== Supplied records ==
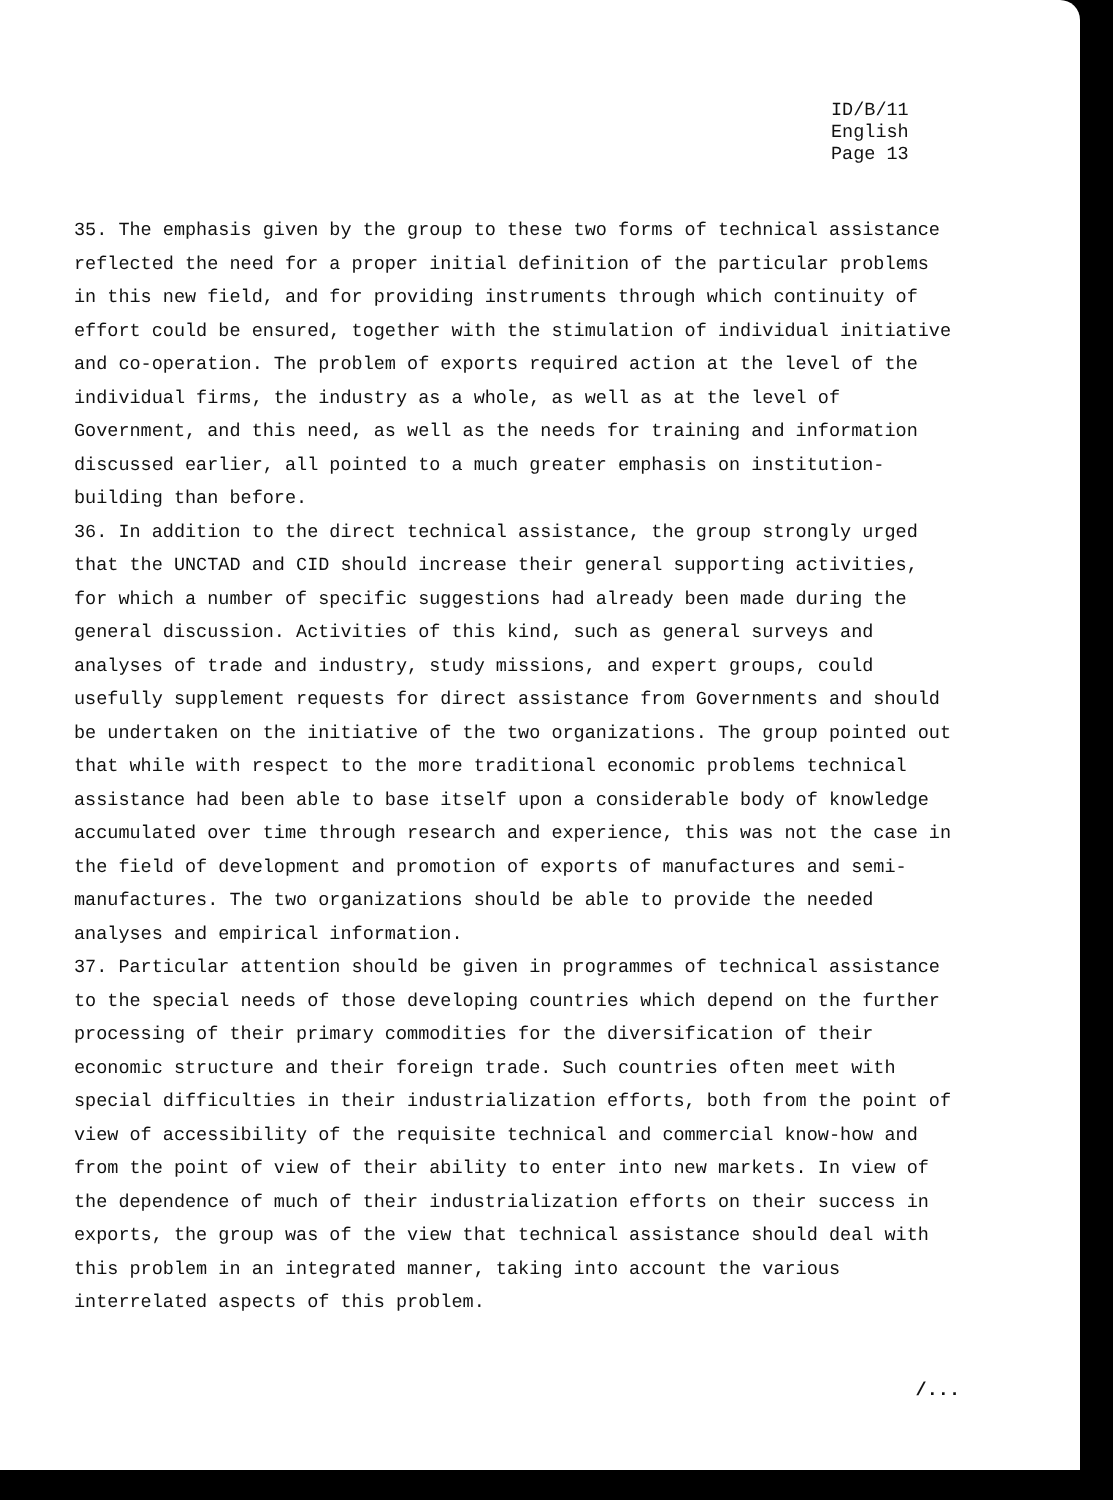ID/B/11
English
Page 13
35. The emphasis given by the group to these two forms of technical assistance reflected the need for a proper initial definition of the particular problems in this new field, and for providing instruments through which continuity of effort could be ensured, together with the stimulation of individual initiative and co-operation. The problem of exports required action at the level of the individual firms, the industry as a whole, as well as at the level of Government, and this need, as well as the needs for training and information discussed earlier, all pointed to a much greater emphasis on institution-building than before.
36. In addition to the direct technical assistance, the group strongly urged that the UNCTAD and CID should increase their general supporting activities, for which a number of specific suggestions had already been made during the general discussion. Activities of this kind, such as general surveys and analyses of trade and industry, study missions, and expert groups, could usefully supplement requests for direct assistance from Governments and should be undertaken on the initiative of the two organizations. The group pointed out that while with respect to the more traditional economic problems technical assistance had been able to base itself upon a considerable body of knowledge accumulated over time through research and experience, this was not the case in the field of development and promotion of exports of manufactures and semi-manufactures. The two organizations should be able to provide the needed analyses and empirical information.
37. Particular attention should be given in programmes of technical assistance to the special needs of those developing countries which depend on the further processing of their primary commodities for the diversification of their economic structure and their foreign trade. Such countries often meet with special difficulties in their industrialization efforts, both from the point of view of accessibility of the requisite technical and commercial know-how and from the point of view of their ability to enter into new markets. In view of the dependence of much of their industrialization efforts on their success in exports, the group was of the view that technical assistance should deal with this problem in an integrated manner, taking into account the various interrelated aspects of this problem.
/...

---

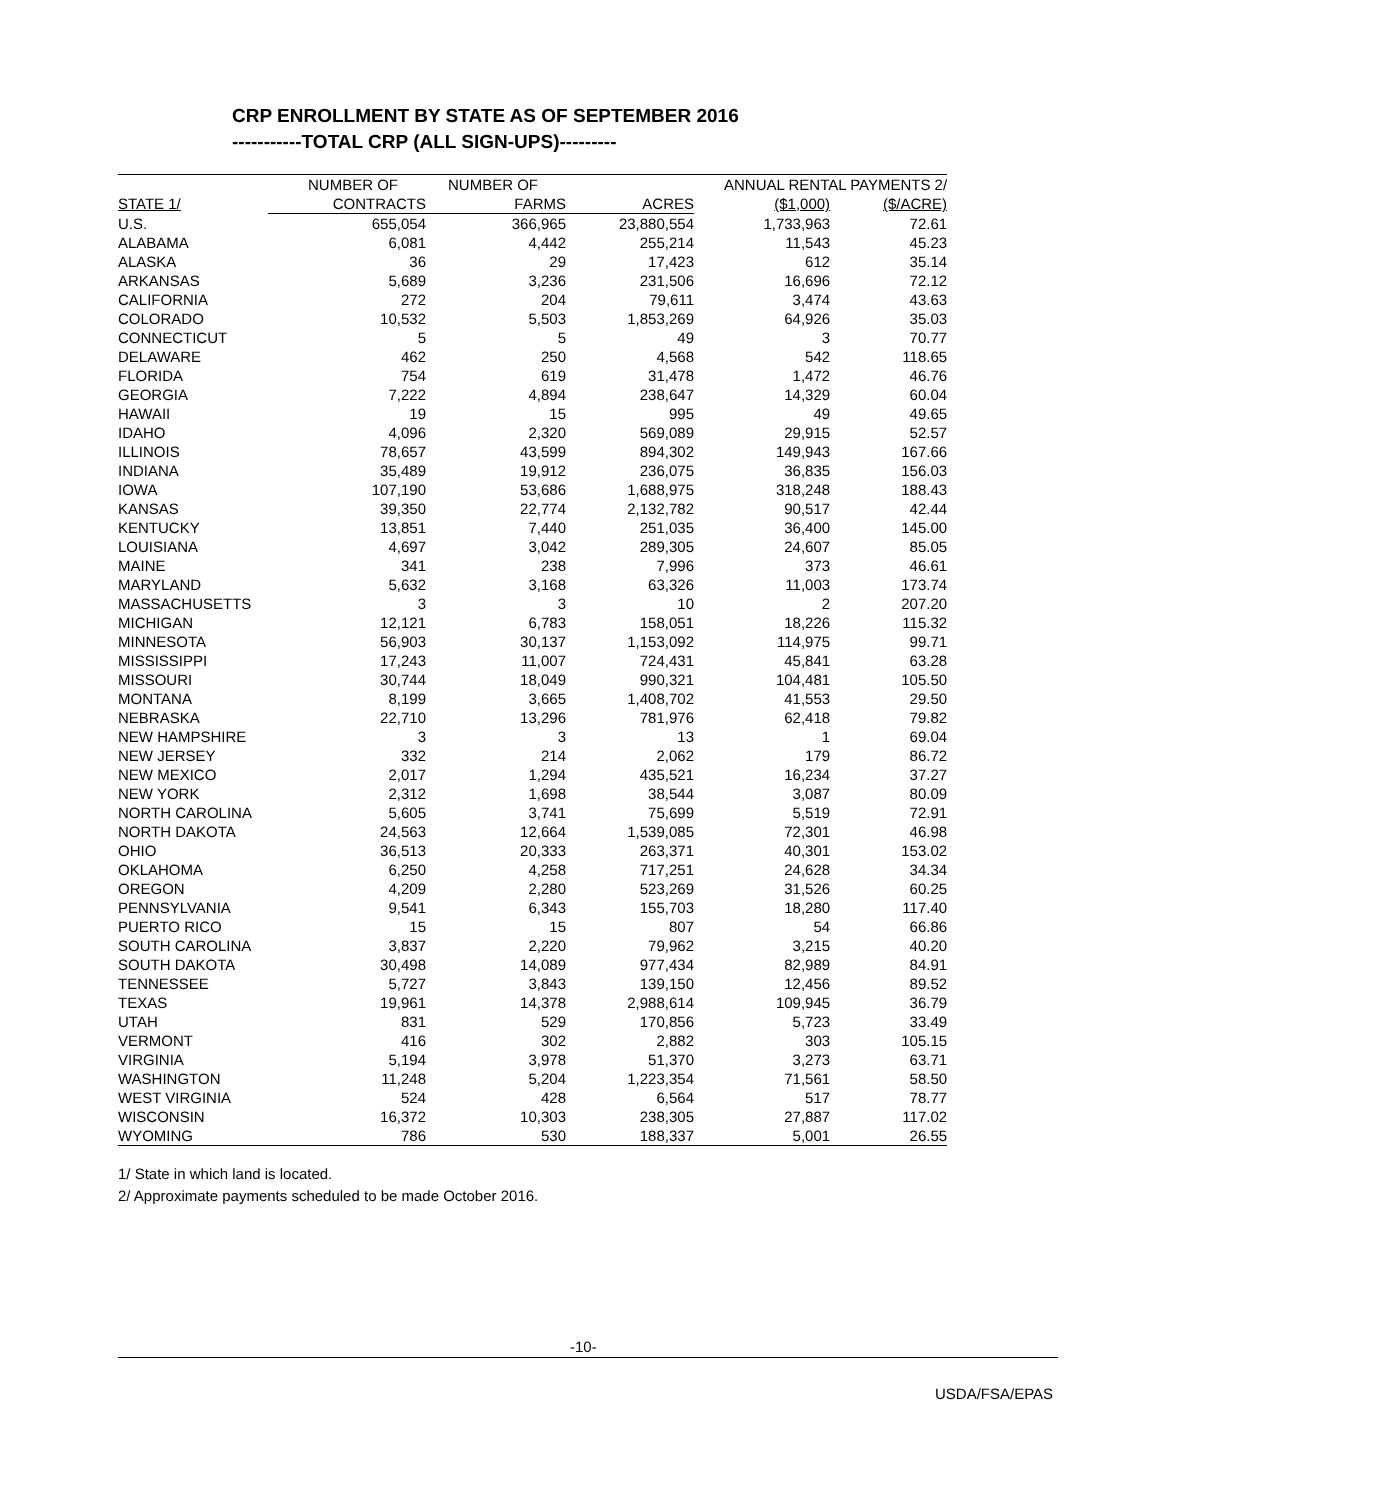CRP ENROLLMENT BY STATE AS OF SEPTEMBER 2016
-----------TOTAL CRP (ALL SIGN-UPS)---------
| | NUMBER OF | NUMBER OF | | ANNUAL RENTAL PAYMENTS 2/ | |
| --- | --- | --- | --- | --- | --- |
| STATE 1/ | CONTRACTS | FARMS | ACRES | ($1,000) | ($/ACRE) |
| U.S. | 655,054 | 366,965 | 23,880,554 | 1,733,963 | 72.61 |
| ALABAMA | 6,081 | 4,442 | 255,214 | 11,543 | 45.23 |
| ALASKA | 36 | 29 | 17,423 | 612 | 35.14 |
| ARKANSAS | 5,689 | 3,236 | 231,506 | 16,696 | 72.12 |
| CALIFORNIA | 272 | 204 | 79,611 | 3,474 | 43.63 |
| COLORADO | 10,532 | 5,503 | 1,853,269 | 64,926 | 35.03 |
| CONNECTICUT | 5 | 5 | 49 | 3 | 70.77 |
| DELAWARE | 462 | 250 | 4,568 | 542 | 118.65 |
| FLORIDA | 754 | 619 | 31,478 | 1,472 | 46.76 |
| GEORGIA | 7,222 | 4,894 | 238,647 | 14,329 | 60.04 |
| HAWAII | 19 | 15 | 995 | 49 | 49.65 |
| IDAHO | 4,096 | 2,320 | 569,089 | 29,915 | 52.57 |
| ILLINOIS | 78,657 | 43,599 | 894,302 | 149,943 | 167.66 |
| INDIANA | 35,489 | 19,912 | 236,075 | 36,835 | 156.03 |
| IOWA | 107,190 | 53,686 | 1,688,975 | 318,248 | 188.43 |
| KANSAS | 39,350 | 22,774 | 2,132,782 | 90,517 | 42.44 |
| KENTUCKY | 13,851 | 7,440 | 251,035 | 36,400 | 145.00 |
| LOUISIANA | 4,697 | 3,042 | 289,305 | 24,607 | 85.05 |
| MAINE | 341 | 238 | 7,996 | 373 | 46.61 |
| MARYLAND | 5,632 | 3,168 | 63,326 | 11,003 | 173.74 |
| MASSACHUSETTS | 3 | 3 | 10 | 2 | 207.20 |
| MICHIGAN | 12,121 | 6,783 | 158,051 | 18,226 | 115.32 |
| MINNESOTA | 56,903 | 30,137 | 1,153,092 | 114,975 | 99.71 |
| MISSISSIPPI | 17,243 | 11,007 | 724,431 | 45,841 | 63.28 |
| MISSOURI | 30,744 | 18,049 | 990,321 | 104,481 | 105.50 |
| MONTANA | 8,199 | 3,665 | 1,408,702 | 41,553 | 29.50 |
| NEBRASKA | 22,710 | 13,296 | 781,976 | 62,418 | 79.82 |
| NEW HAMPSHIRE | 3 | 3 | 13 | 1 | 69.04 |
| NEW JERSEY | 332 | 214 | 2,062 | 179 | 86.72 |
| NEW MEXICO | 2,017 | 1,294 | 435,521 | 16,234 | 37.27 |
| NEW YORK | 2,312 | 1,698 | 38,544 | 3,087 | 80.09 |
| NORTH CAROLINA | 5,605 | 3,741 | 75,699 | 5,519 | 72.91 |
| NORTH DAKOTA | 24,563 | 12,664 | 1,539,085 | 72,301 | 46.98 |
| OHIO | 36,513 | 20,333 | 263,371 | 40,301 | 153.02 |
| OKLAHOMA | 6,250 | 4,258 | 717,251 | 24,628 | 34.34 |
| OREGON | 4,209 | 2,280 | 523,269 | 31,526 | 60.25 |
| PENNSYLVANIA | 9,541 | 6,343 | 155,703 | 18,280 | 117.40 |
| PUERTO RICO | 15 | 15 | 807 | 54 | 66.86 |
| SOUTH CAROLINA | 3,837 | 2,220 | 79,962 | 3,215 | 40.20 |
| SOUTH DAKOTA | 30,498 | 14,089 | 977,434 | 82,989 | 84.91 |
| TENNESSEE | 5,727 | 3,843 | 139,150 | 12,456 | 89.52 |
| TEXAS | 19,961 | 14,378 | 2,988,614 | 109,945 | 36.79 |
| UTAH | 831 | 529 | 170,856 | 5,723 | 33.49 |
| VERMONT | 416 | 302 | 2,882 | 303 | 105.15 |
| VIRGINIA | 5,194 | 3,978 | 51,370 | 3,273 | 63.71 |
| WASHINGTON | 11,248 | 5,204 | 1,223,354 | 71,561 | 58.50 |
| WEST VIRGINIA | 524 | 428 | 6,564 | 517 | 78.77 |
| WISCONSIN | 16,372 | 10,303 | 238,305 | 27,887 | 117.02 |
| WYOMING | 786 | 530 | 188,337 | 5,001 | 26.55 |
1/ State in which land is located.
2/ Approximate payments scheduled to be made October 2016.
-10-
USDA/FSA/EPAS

== Exercise prompt ==
Take the lines above from the one containing "2 | 207.20 |" down to the one containing "41,553 | 29.50 |", and transcribe them exactly, both ends included.

== Answer space ==
| MASSACHUSETTS | 3 | 3 | 10 | 2 | 207.20 |
| MICHIGAN | 12,121 | 6,783 | 158,051 | 18,226 | 115.32 |
| MINNESOTA | 56,903 | 30,137 | 1,153,092 | 114,975 | 99.71 |
| MISSISSIPPI | 17,243 | 11,007 | 724,431 | 45,841 | 63.28 |
| MISSOURI | 30,744 | 18,049 | 990,321 | 104,481 | 105.50 |
| MONTANA | 8,199 | 3,665 | 1,408,702 | 41,553 | 29.50 |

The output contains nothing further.